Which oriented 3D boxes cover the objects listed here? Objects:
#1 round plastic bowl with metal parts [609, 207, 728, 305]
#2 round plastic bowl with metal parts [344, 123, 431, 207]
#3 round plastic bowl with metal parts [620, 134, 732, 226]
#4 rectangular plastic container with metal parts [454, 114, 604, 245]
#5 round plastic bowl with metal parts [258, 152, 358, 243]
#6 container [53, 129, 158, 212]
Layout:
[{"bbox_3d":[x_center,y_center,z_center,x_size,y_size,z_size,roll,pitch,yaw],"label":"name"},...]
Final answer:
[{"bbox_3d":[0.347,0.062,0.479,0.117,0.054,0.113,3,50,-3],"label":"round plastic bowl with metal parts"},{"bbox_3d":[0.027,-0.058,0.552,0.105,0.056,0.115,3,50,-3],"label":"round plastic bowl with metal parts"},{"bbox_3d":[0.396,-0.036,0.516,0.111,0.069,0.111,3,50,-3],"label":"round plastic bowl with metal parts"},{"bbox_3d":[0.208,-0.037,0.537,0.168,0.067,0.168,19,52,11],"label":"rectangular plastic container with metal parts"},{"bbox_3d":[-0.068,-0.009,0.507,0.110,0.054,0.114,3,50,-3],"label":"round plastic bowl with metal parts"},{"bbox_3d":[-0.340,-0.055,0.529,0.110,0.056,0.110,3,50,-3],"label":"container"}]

════

Task directions: Word for word, copy every entry.

Problem solution:
Which oriented 3D boxes cover the objects listed here? Objects:
#1 round plastic bowl with metal parts [609, 207, 728, 305]
#2 round plastic bowl with metal parts [344, 123, 431, 207]
#3 round plastic bowl with metal parts [620, 134, 732, 226]
#4 rectangular plastic container with metal parts [454, 114, 604, 245]
#5 round plastic bowl with metal parts [258, 152, 358, 243]
#6 container [53, 129, 158, 212]
Layout:
[{"bbox_3d":[x_center,y_center,z_center,x_size,y_size,z_size,roll,pitch,yaw],"label":"name"},...]
Final answer:
[{"bbox_3d":[0.347,0.062,0.479,0.117,0.054,0.113,3,50,-3],"label":"round plastic bowl with metal parts"},{"bbox_3d":[0.027,-0.058,0.552,0.105,0.056,0.115,3,50,-3],"label":"round plastic bowl with metal parts"},{"bbox_3d":[0.396,-0.036,0.516,0.111,0.069,0.111,3,50,-3],"label":"round plastic bowl with metal parts"},{"bbox_3d":[0.208,-0.037,0.537,0.168,0.067,0.168,19,52,11],"label":"rectangular plastic container with metal parts"},{"bbox_3d":[-0.068,-0.009,0.507,0.110,0.054,0.114,3,50,-3],"label":"round plastic bowl with metal parts"},{"bbox_3d":[-0.340,-0.055,0.529,0.110,0.056,0.110,3,50,-3],"label":"container"}]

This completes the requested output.